Postpartum doulas are experts in all things baby, with skill and knowledge in breastfeeding support, bottle feeding, newborn and baby sleep, bathing, bedtime routines, and more. And yes, when you hire our postpartum doulas for overnight care, you will get wonderful sleep! Butmore than that, our doulas also perform dozens of small services that add up to create your most blissful postpartum possible.

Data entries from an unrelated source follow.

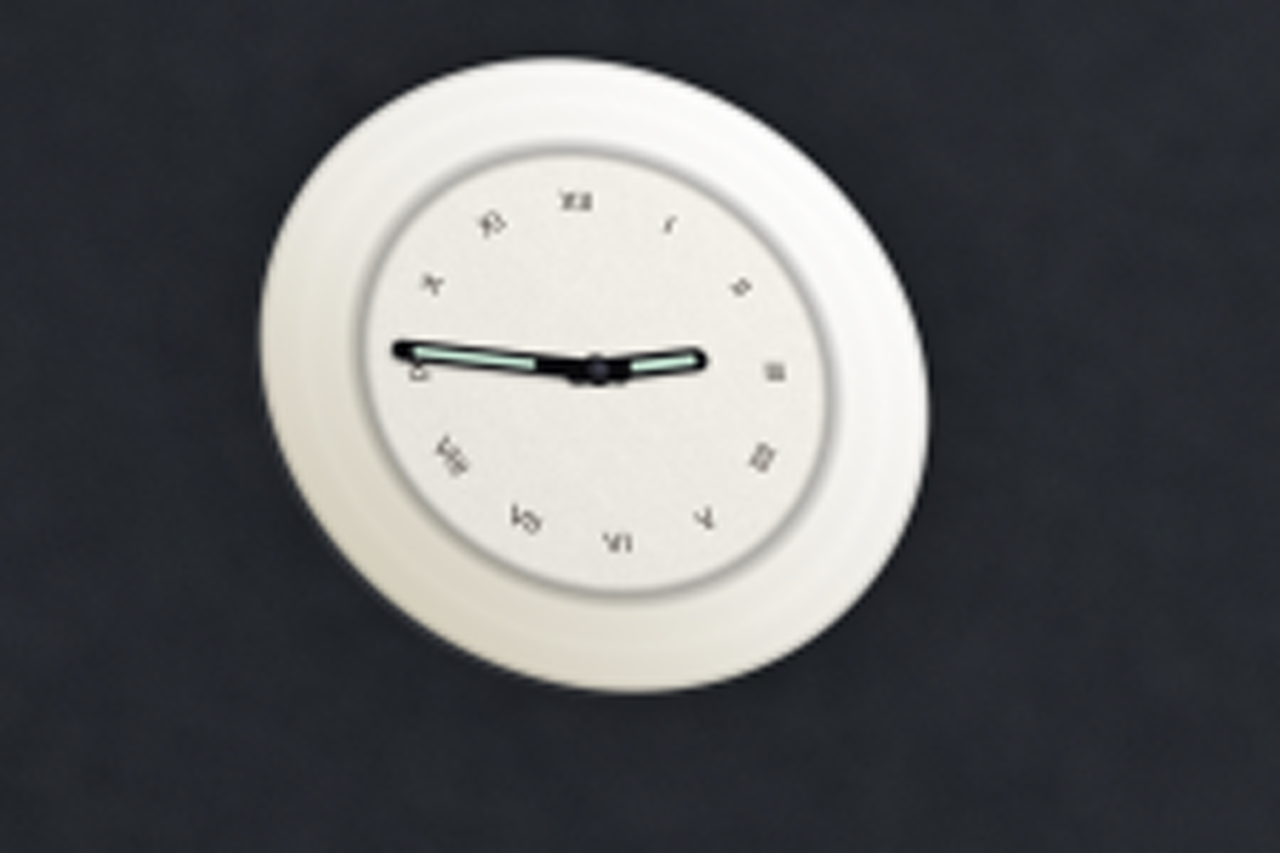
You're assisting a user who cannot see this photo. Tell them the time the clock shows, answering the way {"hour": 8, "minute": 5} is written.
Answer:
{"hour": 2, "minute": 46}
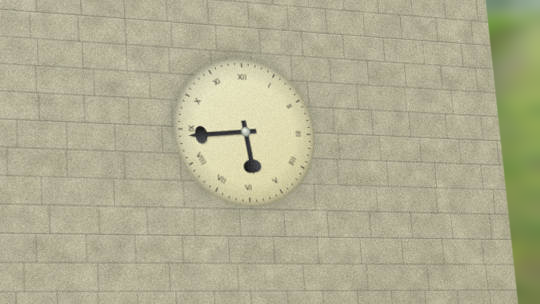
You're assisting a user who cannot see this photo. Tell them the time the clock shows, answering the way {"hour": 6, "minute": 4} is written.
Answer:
{"hour": 5, "minute": 44}
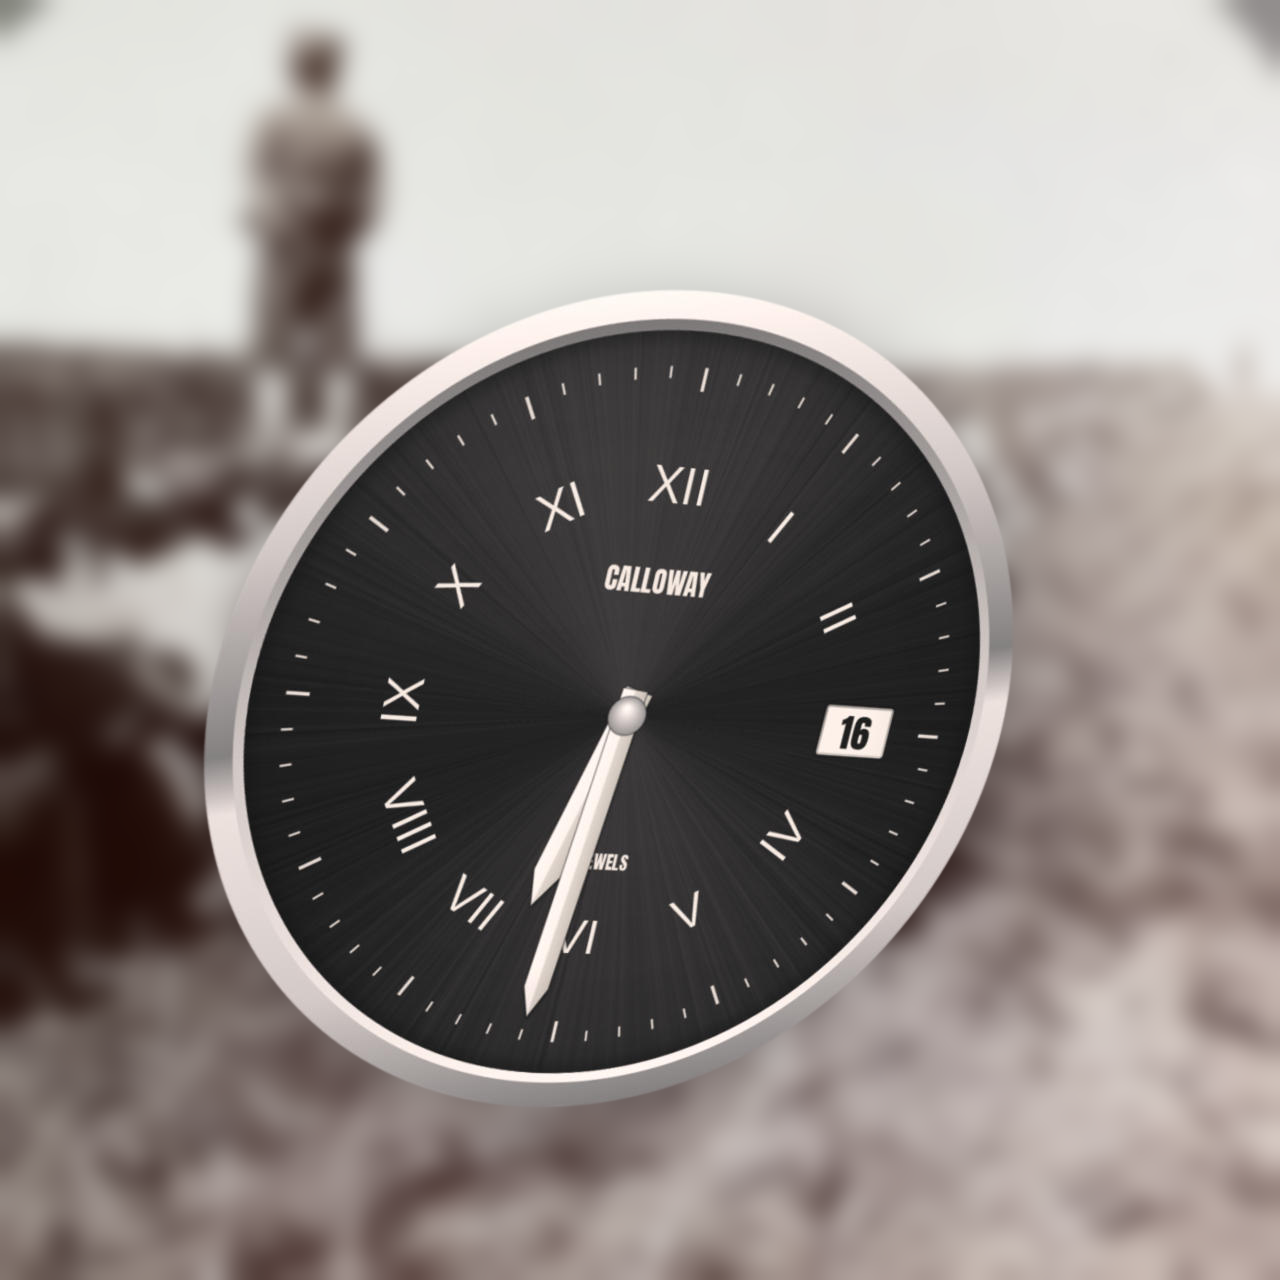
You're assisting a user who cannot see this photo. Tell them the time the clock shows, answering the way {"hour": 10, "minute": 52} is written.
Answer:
{"hour": 6, "minute": 31}
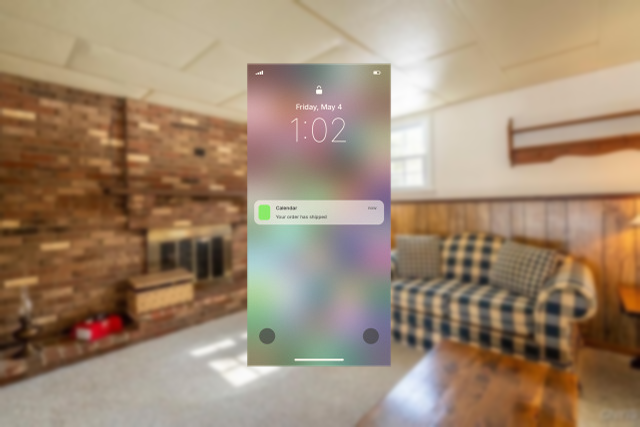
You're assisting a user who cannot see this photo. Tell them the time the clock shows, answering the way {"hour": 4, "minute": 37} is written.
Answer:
{"hour": 1, "minute": 2}
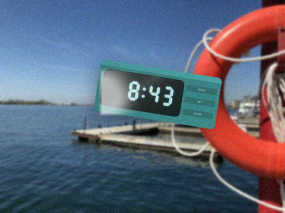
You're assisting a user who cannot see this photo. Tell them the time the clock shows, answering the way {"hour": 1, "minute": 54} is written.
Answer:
{"hour": 8, "minute": 43}
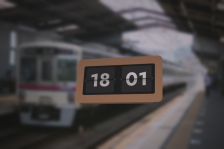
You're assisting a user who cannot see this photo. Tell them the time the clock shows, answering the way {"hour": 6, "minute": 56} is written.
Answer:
{"hour": 18, "minute": 1}
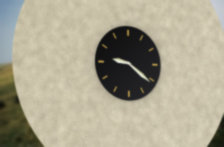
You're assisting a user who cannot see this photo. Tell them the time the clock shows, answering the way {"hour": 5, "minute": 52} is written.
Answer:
{"hour": 9, "minute": 21}
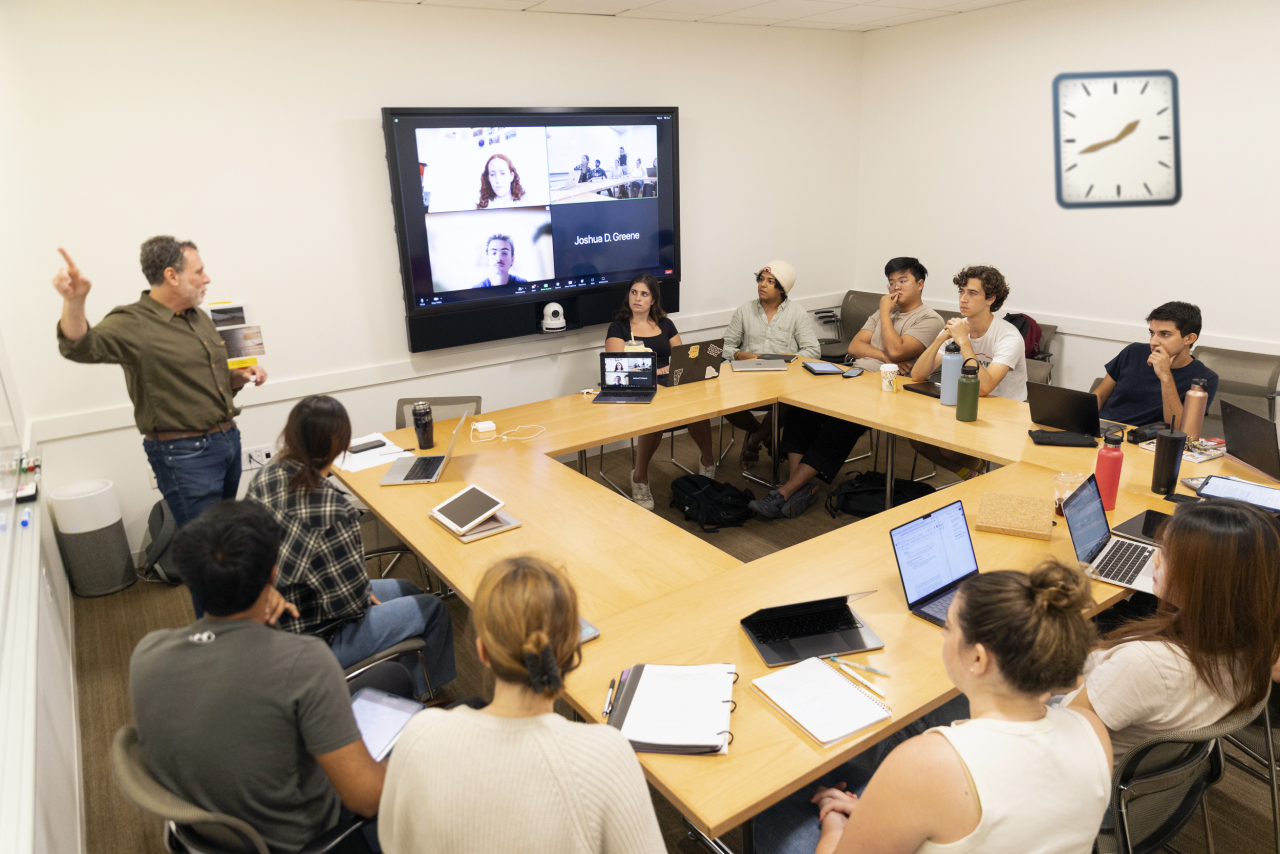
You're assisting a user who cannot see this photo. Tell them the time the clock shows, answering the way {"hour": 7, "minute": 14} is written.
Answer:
{"hour": 1, "minute": 42}
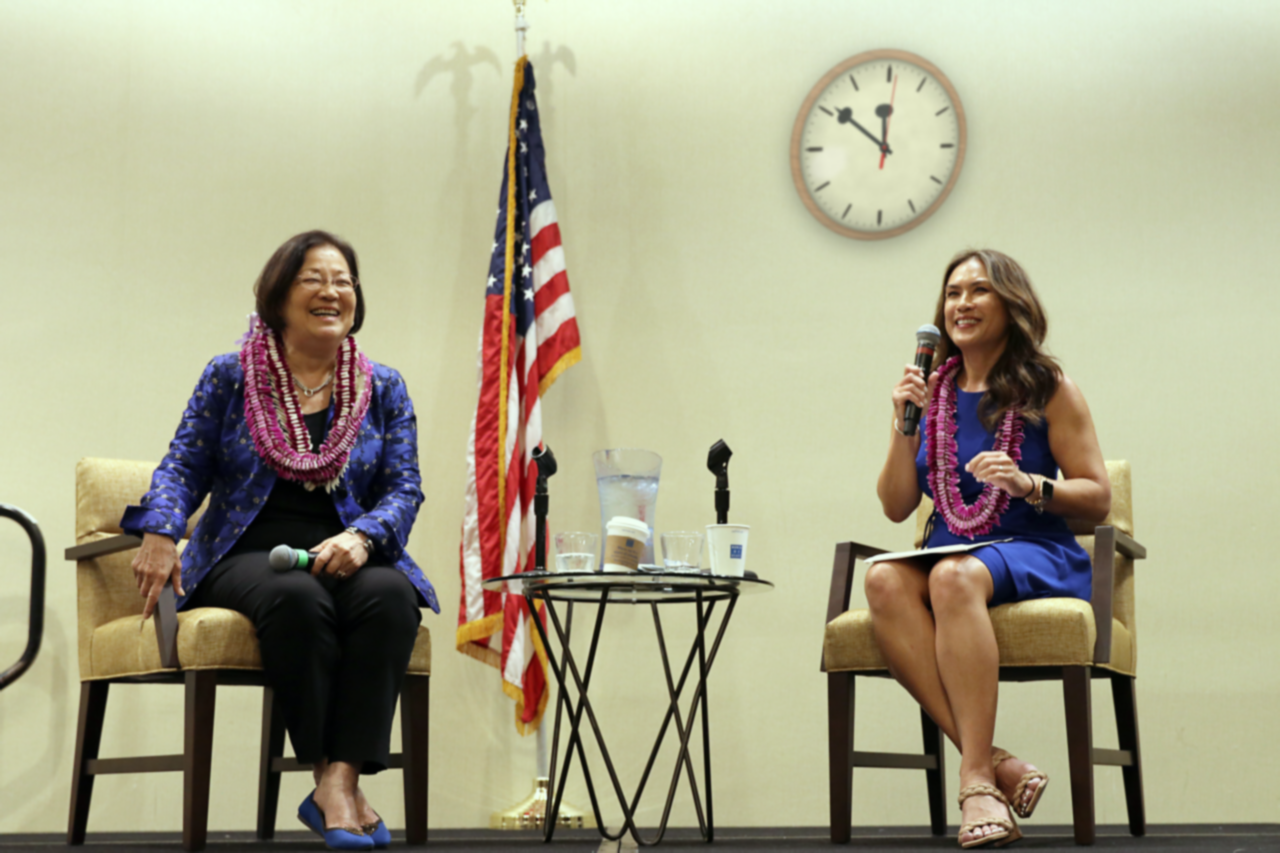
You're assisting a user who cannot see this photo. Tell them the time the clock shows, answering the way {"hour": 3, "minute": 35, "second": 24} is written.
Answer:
{"hour": 11, "minute": 51, "second": 1}
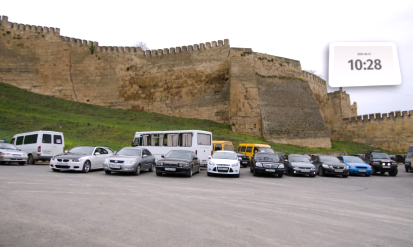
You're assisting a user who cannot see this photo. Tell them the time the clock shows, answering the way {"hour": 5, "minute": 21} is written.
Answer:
{"hour": 10, "minute": 28}
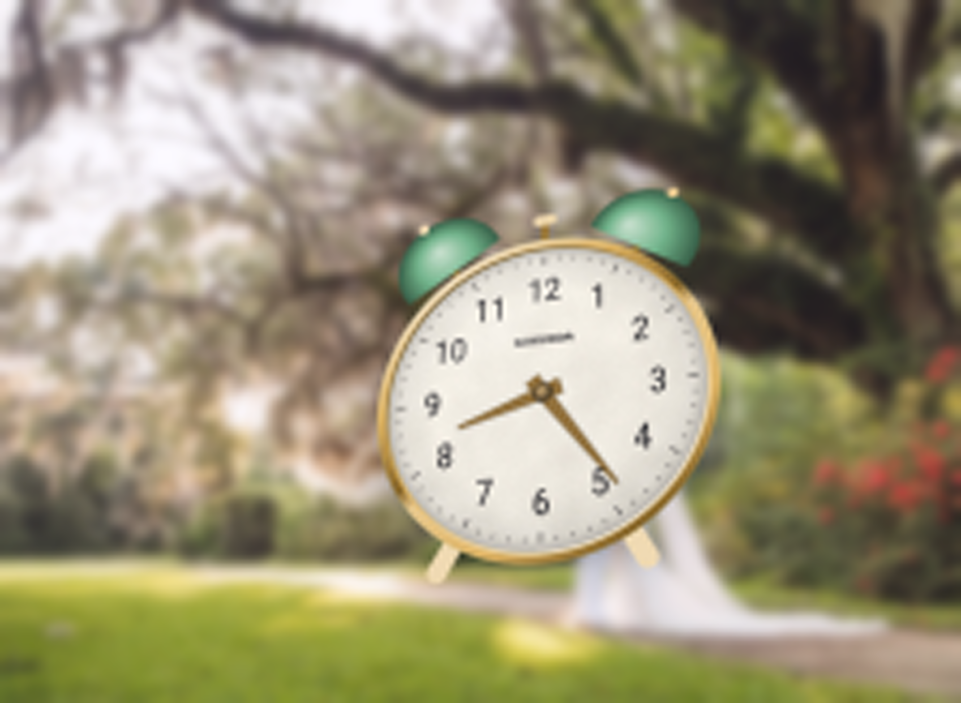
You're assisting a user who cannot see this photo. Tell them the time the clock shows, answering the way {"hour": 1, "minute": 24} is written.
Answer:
{"hour": 8, "minute": 24}
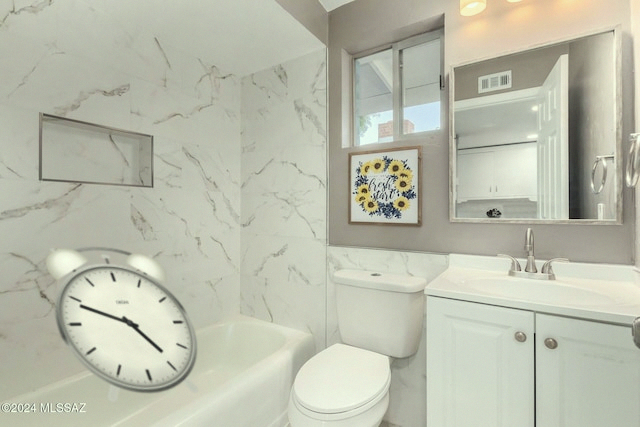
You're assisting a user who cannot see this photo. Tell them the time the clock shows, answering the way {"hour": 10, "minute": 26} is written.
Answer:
{"hour": 4, "minute": 49}
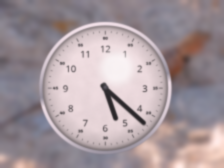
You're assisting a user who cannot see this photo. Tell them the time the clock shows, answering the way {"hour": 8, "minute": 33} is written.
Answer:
{"hour": 5, "minute": 22}
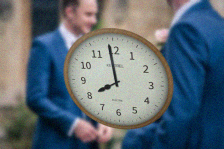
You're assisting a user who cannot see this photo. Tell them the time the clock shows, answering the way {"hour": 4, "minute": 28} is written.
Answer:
{"hour": 7, "minute": 59}
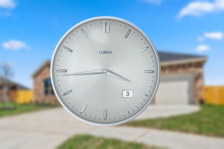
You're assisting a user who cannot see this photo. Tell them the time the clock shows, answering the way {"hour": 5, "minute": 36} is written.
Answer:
{"hour": 3, "minute": 44}
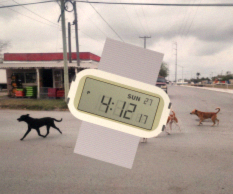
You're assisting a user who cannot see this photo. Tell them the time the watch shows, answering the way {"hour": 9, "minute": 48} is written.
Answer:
{"hour": 4, "minute": 12}
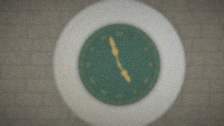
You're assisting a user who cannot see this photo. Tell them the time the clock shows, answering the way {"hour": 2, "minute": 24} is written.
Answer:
{"hour": 4, "minute": 57}
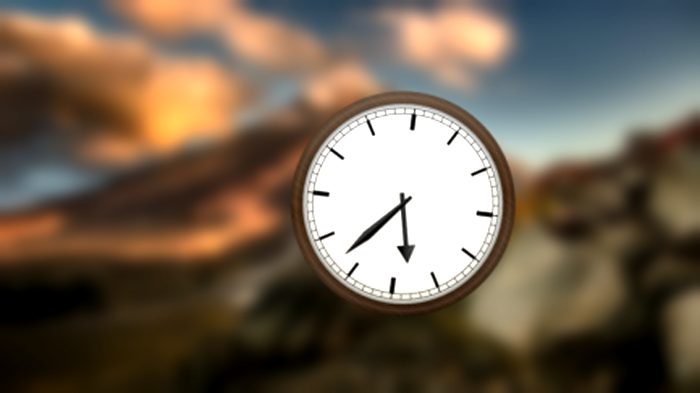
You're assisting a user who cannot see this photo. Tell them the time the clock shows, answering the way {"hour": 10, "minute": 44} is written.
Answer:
{"hour": 5, "minute": 37}
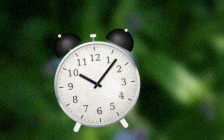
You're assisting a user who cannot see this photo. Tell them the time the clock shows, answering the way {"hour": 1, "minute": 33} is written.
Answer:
{"hour": 10, "minute": 7}
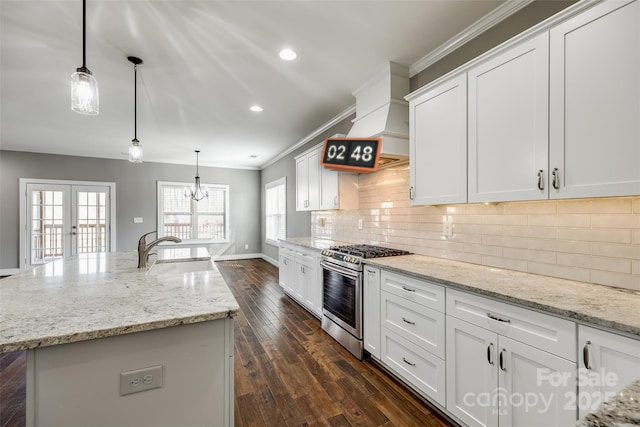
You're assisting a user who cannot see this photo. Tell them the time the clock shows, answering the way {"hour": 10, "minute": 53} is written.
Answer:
{"hour": 2, "minute": 48}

Here are just a few things that postpartum doulas do that baby/night nurses or night nannies do not:

Light meal prep
Help with meal planning
Light housekeeping
Short errands/groceries
Sibling support
Nursery stocking and upkeep
Breast or bottle feeding support
Pet care

Imagine coming home from work and enjoying every second with your baby before bed, knowing that your postpartum doula will walk through the door at bedtime and put everybody down—you, your baby, even your spouse! She soothes the baby and settles her in for some great sleep while you and your partner drift off to sleep, fully confident that your family is being care for. Your doula lets your dog out and makes sure all you plants are watered. When your baby is ready to eat again, she will either feed the baby in the way you feel is best, or bring your baby to you for nursing. After, she changes and soothes the baby back to blissful slumber. You awaken to a clean kitchen, a healthy breakfast, a cooing baby, and a rested start to the day. Best of all, you know you made the best possible decision for your family by hiring professionals whom you trust and who care for your family as if they belonged to it.

And isn't that truly what most of us want?